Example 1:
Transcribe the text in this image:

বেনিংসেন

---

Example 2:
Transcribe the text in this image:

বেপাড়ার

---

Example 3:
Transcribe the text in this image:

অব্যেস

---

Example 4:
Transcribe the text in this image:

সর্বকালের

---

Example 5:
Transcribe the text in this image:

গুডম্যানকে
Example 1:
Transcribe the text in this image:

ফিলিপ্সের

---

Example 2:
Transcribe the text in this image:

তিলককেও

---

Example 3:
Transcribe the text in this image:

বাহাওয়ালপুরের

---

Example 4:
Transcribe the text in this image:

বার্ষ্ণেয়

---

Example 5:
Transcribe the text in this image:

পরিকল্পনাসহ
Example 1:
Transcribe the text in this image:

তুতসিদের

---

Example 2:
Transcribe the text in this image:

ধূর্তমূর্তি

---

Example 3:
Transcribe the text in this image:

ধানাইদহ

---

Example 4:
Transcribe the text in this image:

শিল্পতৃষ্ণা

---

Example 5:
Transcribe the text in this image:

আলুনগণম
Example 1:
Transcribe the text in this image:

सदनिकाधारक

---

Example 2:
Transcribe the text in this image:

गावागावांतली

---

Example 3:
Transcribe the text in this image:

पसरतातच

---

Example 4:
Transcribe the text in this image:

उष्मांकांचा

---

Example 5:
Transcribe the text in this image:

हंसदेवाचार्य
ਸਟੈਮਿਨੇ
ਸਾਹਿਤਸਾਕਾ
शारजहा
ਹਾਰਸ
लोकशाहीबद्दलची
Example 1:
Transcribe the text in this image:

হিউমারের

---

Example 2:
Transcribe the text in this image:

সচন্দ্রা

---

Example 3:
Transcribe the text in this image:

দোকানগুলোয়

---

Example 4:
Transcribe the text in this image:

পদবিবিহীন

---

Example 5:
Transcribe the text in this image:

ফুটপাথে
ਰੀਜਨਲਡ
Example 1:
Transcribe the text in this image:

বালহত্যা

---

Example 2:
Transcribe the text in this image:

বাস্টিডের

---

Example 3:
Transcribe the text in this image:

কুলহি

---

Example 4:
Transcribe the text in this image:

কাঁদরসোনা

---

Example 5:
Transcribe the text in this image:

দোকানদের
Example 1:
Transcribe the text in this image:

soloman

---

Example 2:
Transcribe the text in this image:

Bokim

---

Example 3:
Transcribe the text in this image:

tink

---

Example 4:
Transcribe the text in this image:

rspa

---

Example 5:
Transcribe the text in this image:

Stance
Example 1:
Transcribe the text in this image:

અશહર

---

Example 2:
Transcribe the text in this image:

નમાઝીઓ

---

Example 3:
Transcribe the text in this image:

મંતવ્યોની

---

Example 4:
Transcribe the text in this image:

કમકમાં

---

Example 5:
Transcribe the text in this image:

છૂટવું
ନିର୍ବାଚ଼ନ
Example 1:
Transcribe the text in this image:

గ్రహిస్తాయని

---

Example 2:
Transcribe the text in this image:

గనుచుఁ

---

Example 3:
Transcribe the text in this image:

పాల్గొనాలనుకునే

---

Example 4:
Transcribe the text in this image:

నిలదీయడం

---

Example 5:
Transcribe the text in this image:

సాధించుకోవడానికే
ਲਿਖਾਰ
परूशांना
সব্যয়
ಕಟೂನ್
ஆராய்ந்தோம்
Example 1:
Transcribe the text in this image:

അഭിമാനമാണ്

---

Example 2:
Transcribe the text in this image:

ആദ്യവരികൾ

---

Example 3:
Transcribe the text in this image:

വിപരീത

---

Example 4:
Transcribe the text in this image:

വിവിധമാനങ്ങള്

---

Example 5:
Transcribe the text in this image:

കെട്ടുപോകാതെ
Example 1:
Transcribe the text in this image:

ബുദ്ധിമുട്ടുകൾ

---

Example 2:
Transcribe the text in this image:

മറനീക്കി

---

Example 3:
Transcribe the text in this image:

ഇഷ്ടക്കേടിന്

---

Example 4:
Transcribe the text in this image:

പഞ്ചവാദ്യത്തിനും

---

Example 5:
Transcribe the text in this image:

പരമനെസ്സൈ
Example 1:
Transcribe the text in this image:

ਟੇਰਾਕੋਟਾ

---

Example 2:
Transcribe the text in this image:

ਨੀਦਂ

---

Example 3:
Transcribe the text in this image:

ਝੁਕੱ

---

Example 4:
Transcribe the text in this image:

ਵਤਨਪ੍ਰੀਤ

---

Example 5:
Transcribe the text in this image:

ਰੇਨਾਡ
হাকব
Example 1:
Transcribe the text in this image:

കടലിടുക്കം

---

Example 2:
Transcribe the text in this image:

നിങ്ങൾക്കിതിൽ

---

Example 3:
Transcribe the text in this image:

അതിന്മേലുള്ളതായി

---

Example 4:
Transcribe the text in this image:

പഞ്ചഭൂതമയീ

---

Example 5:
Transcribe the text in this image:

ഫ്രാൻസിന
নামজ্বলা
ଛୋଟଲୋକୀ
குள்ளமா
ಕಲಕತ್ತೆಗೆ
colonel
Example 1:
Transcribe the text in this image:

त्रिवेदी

# TASK INSTRUCTIONS
Repeat every line of the listing, word for word.

# WRITTEN SOLUTION
Example 1:
Transcribe the text in this image:

বেনিংসেন

---

Example 2:
Transcribe the text in this image:

বেপাড়ার

---

Example 3:
Transcribe the text in this image:

অব্যেস

---

Example 4:
Transcribe the text in this image:

সর্বকালের

---

Example 5:
Transcribe the text in this image:

গুডম্যানকে
Example 1:
Transcribe the text in this image:

ফিলিপ্সের

---

Example 2:
Transcribe the text in this image:

তিলককেও

---

Example 3:
Transcribe the text in this image:

বাহাওয়ালপুরের

---

Example 4:
Transcribe the text in this image:

বার্ষ্ণেয়

---

Example 5:
Transcribe the text in this image:

পরিকল্পনাসহ
Example 1:
Transcribe the text in this image:

তুতসিদের

---

Example 2:
Transcribe the text in this image:

ধূর্তমূর্তি

---

Example 3:
Transcribe the text in this image:

ধানাইদহ

---

Example 4:
Transcribe the text in this image:

শিল্পতৃষ্ণা

---

Example 5:
Transcribe the text in this image:

আলুনগণম
Example 1:
Transcribe the text in this image:

सदनिकाधारक

---

Example 2:
Transcribe the text in this image:

गावागावांतली

---

Example 3:
Transcribe the text in this image:

पसरतातच

---

Example 4:
Transcribe the text in this image:

उष्मांकांचा

---

Example 5:
Transcribe the text in this image:

हंसदेवाचार्य
ਸਟੈਮਿਨੇ
ਸਾਹਿਤਸਾਕਾ
शारजहा
ਹਾਰਸ
लोकशाहीबद्दलची
Example 1:
Transcribe the text in this image:

হিউমারের

---

Example 2:
Transcribe the text in this image:

সচন্দ্রা

---

Example 3:
Transcribe the text in this image:

দোকানগুলোয়

---

Example 4:
Transcribe the text in this image:

পদবিবিহীন

---

Example 5:
Transcribe the text in this image:

ফুটপাথে
ਰੀਜਨਲਡ
Example 1:
Transcribe the text in this image:

বালহত্যা

---

Example 2:
Transcribe the text in this image:

বাস্টিডের

---

Example 3:
Transcribe the text in this image:

কুলহি

---

Example 4:
Transcribe the text in this image:

কাঁদরসোনা

---

Example 5:
Transcribe the text in this image:

দোকানদের
Example 1:
Transcribe the text in this image:

soloman

---

Example 2:
Transcribe the text in this image:

Bokim

---

Example 3:
Transcribe the text in this image:

tink

---

Example 4:
Transcribe the text in this image:

rspa

---

Example 5:
Transcribe the text in this image:

Stance
Example 1:
Transcribe the text in this image:

અશહર

---

Example 2:
Transcribe the text in this image:

નમાઝીઓ

---

Example 3:
Transcribe the text in this image:

મંતવ્યોની

---

Example 4:
Transcribe the text in this image:

કમકમાં

---

Example 5:
Transcribe the text in this image:

છૂટવું
ନିର୍ବାଚ଼ନ
Example 1:
Transcribe the text in this image:

గ్రహిస్తాయని

---

Example 2:
Transcribe the text in this image:

గనుచుఁ

---

Example 3:
Transcribe the text in this image:

పాల్గొనాలనుకునే

---

Example 4:
Transcribe the text in this image:

నిలదీయడం

---

Example 5:
Transcribe the text in this image:

సాధించుకోవడానికే
ਲਿਖਾਰ
परूशांना
সব্যয়
ಕಟೂನ್
ஆராய்ந்தோம்
Example 1:
Transcribe the text in this image:

അഭിമാനമാണ്

---

Example 2:
Transcribe the text in this image:

ആദ്യവരികൾ

---

Example 3:
Transcribe the text in this image:

വിപരീത

---

Example 4:
Transcribe the text in this image:

വിവിധമാനങ്ങള്

---

Example 5:
Transcribe the text in this image:

കെട്ടുപോകാതെ
Example 1:
Transcribe the text in this image:

ബുദ്ധിമുട്ടുകൾ

---

Example 2:
Transcribe the text in this image:

മറനീക്കി

---

Example 3:
Transcribe the text in this image:

ഇഷ്ടക്കേടിന്

---

Example 4:
Transcribe the text in this image:

പഞ്ചവാദ്യത്തിനും

---

Example 5:
Transcribe the text in this image:

പരമനെസ്സൈ
Example 1:
Transcribe the text in this image:

ਟੇਰਾਕੋਟਾ

---

Example 2:
Transcribe the text in this image:

ਨੀਦਂ

---

Example 3:
Transcribe the text in this image:

ਝੁਕੱ

---

Example 4:
Transcribe the text in this image:

ਵਤਨਪ੍ਰੀਤ

---

Example 5:
Transcribe the text in this image:

ਰੇਨਾਡ
হাকব
Example 1:
Transcribe the text in this image:

കടലിടുക്കം

---

Example 2:
Transcribe the text in this image:

നിങ്ങൾക്കിതിൽ

---

Example 3:
Transcribe the text in this image:

അതിന്മേലുള്ളതായി

---

Example 4:
Transcribe the text in this image:

പഞ്ചഭൂതമയീ

---

Example 5:
Transcribe the text in this image:

ഫ്രാൻസിന
নামজ্বলা
ଛୋଟଲୋକୀ
குள்ளமா
ಕಲಕತ್ತೆಗೆ
colonel
Example 1:
Transcribe the text in this image:

त्रिवेदी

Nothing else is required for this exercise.